読解文
※

2016年06月19日 | Weblog
5年前の福島原発事故の直後、清水正孝社長が記者会見していた武藤副社長に対し「炉心溶融」の言葉を使わないよう指示したという。
東電が依頼した第三者による「検証委員会」が発表した。

ところが、「炉心溶融という言葉を使わないように」と手書きのメモを渡したのは、首相官邸からの指示であったというので事が大きくなった。
清水社長の記憶はあいまいで、官邸の誰からどんな指示、要請を受けたかは不明だという。
検証委員会の無責任な発表の感が免れない。根拠があるのだろうから、もう少しはっきりしてほしいものだ。

これに対して、当時官房長官だった民進党の枝野幸男幹事長は厳しく批判している。
「東電や旧原子力安全・保安院にメルトダウンや炉心溶融という表現を使わないよう指示したことは一度もない」
「官邸の関与を示唆しながら、私や菅元総理に聞き取りの要請もなかった」
参議院選挙への妨害との疑いも免れない。法的措置も含めた対応に着手すると述べている。菅直人元首相も否定した。

さて、当時の枝野官房長官が繰り返した「ただちに人体健康に影響はありません」、「微量です」、「念のためです」の言葉。
今となっては嘘だったことが明白になっている。 

事故直後に記者会見で口をすべらせ、「メルトダウンの可能性がある」と発言した保安院の中村審議官が交代させられたいきさつも、これらと関連した官邸の関与であったと考えてよかろう。

※

練習問題
A. 炉心溶融をめぐる文章で「事が大きくなった」とされている理由を、一～三文で説明せよ。
B. 炉心溶融をめぐる文章について、次の問いに答えよ。
(i) 「検証委員会」を依頼したのはどこか。
(ii) 枝野幸男氏は事故当時、どの役職にあったか。
(iii) 記者会見で「メルトダウンの可能性がある」と発言し、交代させられたのは誰か。
C. 炉心溶融をめぐる文章を、最後の文のあとから書き進めてください。

資料
※

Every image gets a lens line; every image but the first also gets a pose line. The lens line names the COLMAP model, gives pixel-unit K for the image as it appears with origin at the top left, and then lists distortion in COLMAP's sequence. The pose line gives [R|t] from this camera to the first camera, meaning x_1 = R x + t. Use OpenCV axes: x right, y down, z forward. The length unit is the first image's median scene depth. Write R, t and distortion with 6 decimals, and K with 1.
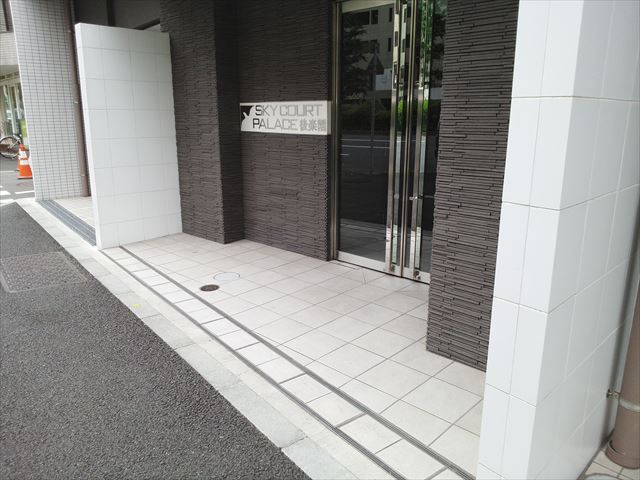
lens RADIAL K [[504.4, 0, 319.7], [0, 504.4, 239.5], [0, 0, 1]] dist [0.003446, 0.000307]
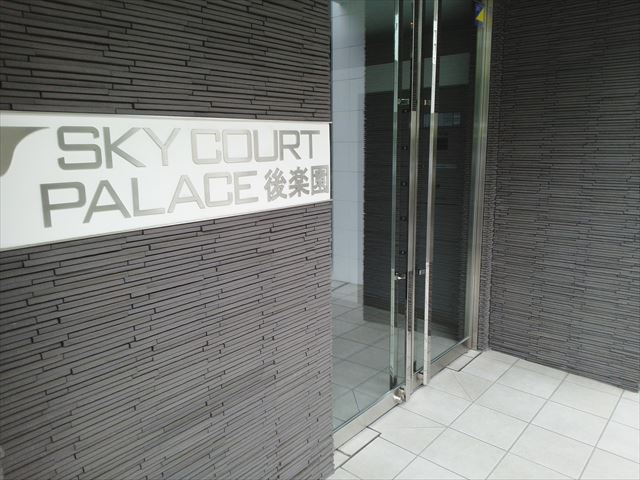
lens RADIAL K [[504.4, 0, 320.0], [0, 504.4, 239.6], [0, 0, 1]] dist [0.003446, 0.000307]
pose [[-0.069155, -0.194353, 0.978491, -0.389634], [0.250800, 0.945950, 0.205615, -0.249005], [-0.965566, 0.259625, -0.016674, 0.956851]]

※

各問の解答
A. 清水社長が「炉心溶融という言葉を使わないように」と書いた手書きのメモを渡したのは、首相官邸からの指示によるものだったとされたからである。

B.
(i) 東電
(ii) 官房長官
(iii) 保安院の中村審議官

C.
とにかく「事故を小さく見せよう」という思惑が、東電にも政府内にも常に支配的だ。
それは、民主党政権でも変りなかった、ということ。


ところで、この検証委員会というのは、福島原発事故を独自に調査してきた新潟県の技術委員会が、メルトダウンについて記述した東電の社内マニュアルの存在を突き止めたことで、東電に申し入れ設置されることになったものである。

新潟県の泉田知事は「県の技術委員会に対して虚偽の説明をしていたことになり、極めて遺憾だ。東京電力と合同で設置することとした検証委員会で徹底した追及を行う。東京電力は組織として何事も包み隠さず、真摯(しんし)に対応してほしい」とコメントを発表した。

合同の検証委員会で、炉心溶融についてどこまで真相が浮かび上がるか。
東電の隠蔽体質を突き破るのは至難であろうが、少しだけ期待しよう。